STUDY QUESTIONS:
1. List every item under the "You Will Need" heading in the huli huli chicken recipe.
2. From the huli huli chicken recipe, extract the passage starting with "Cook Within: 5" and going on through "Box (serves 2)".
3. Write the next part of the huli huli chicken recipe, picking up right after its final sentence.

TEXT:
Start of Block
Huli Huli Chicken Rice Bowl

with charred pineapple

$9.95 per serving

Prep & Cook Time: 30-40 min.

Cook Within: 5 days

Difficulty Level: Easy

Spice Level: Mild

Contains: Eggs, Wheat, Soy

A note about serious food allergies

Aloha! Hailing from Hawaii, huli huli is a cooking method that involves roasting chicken on a spit and serving with a teriyaki-like sauce. (“Huli” is the Hawaiian word for “turn.” When the spit would turn, the people would shout “huli!”) We're not sending a spit, or shouting Hawaiians, in your box with this meal, but we've got succulent chicken, delicious teriyaki, and sweet pineapple to recreate the huli huli experience. You'll almost hear the waves lapping up on the shore.

In Your Box (serves 2)

  • 2 Green Onions
  • ¾ cup Jasmine Rice
  • 1 Lime
  • 4 oz. Slaw Mix
  • Info
    1 oz. Mayonnaise
  • 13 oz. Boneless Skinless Chicken Breasts
  • 3 Pineapple Rings
  • Info
    2 fl. oz. Teriyaki Glaze
  • ¼ tsp. Red Pepper Flakes
  • Nutrition (per serving)

  • Calories
    807
  • Carbohydrates
    92g
  • Fat
    27g
  • Protein
    45g
  • Sodium
    1707mg

Recipe Steps

You Will Need

  • Olive Oil
  • Salt
  • Pepper
  • 1 Small Pot
  • 1 Mixing Bowl
  • 1 Medium Non-Stick Pan

Before You Cook

  • Step 1 - Cook the Rice
    1

    Cook the Rice

    Bring a small pot with jasmine rice and 1½ cup water to a boil. Reduce to a simmer, cover, and cook until rice is tender, 18-20 minutes. Remove from burner and set aside. While rice cooks, prepare ingredients.
End of Block
THE DATA:
Start of Block
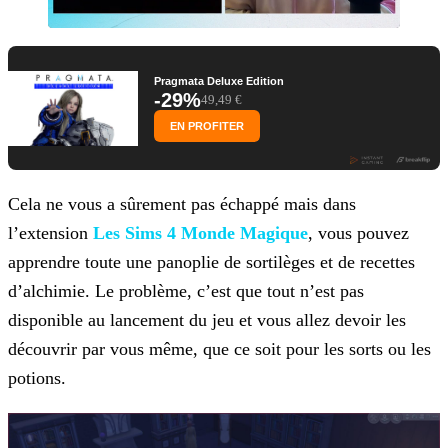
Pragmata Deluxe Edition
-29%
49,49 €
EN PROFITER
Cela ne vous a sûrement pas échappé mais dans
l’extension
Les Sims 4 Monde Magique
, vous pouvez
apprendre toute une
panoplie de sortilèges et de recettes
d’alchimie. Le problème, c’est que tout n’est pas
disponible au lancement du jeu et vous allez devoir les
découvrir par vous même, que ce soit pour les sorts ou
les
potions.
End of Block
TASK-BY-TASK ANSWERS:
1.
- Olive Oil
- Salt
- Pepper
- 1 Small Pot
- 1 Mixing Bowl
- 1 Medium Non-Stick Pan

2.
Cook Within: 5 days

Difficulty Level: Easy

Spice Level: Mild

Contains: Eggs, Wheat, Soy

A note about serious food allergies

Aloha! Hailing from Hawaii, huli huli is a cooking method that involves roasting chicken on a spit and serving with a teriyaki-like sauce. (“Huli” is the Hawaiian word for “turn.” When the spit would turn, the people would shout “huli!”) We're not sending a spit, or shouting Hawaiians, in your box with this meal, but we've got succulent chicken, delicious teriyaki, and sweet pineapple to recreate the huli huli experience. You'll almost hear the waves lapping up on the shore.

In Your Box (serves 2)

3.
  • Step 2 - Prepare the Ingredients
    2

    Prepare the Ingredients

    Trim and thinly slice green onions. Halve and juice lime. In a mixing bowl, thoroughly combine slaw mix, mayonnaise, 1 tsp. lime juice, 1 tsp. olive oil, green onions (reserve a pinch for garnish), and a pinch of salt and pepper. Refrigerate until plating. Pat chicken breasts dry, and season both sides with a pinch of pepper.

  • Step 3 - Sear the Pineapple
    3

    Sear the Pineapple

    Place a medium non-stick pan over medium-high heat and add 2 tsp. olive oil. Pat pineapple rings dry, and add to hot pan. Cook until charred, 2-4 minutes per side. Remove pineapple rings to a plate. Reserve pan; no need to wipe clean.

  • Step 4 - Cook the Chicken
    4

    Cook the Chicken

    Return pan used to sear pineapple to medium heat and add 2 tsp. olive oil. Add chicken breasts to hot pan and cook until chicken reaches a minimum internal temperature of 165 degrees, 5-7 minutes per side. Remove from burner. Rest chicken 3 minutes, then slice into ½" slices.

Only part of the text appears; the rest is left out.